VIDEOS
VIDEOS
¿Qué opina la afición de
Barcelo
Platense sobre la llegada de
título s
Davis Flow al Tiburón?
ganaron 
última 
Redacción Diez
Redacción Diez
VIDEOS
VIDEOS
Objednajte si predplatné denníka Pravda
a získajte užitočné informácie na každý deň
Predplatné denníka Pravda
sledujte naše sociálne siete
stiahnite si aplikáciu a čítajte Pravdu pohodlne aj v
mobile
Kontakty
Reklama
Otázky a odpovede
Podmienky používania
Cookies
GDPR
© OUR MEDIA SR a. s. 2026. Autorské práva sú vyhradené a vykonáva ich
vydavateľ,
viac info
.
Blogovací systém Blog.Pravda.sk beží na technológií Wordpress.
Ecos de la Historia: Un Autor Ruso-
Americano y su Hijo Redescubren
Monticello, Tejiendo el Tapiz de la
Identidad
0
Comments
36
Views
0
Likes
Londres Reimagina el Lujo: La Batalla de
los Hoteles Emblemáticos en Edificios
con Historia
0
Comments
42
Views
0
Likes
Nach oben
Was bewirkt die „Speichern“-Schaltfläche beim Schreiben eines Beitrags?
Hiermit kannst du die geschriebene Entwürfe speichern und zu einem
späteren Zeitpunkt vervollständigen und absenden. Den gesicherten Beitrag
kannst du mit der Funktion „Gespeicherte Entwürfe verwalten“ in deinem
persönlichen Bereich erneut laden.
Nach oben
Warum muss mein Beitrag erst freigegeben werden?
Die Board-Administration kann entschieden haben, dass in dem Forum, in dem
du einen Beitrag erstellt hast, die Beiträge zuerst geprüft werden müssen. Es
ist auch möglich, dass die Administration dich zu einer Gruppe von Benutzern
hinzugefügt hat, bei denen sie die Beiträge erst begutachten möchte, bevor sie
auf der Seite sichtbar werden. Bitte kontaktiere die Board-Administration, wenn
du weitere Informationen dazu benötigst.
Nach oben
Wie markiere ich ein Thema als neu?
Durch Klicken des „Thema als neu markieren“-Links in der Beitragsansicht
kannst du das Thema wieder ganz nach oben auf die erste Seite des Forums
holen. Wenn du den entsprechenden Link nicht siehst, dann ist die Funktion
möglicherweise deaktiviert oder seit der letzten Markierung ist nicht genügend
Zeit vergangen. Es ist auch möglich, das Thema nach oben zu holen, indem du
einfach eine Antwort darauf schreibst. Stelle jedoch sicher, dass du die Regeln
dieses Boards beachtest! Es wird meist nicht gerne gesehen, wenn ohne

※

### Directive:
Transcribe the listing above line for line, from the first line to the line containing "Blogovací systém Blog.Pravda.sk", inclusive, with no other lines.

### Response below:
VIDEOS
VIDEOS
¿Qué opina la afición de
Barcelo
Platense sobre la llegada de
título s
Davis Flow al Tiburón?
ganaron 
última 
Redacción Diez
Redacción Diez
VIDEOS
VIDEOS
Objednajte si predplatné denníka Pravda
a získajte užitočné informácie na každý deň
Predplatné denníka Pravda
sledujte naše sociálne siete
stiahnite si aplikáciu a čítajte Pravdu pohodlne aj v
mobile
Kontakty
Reklama
Otázky a odpovede
Podmienky používania
Cookies
GDPR
© OUR MEDIA SR a. s. 2026. Autorské práva sú vyhradené a vykonáva ich
vydavateľ,
viac info
.
Blogovací systém Blog.Pravda.sk beží na technológií Wordpress.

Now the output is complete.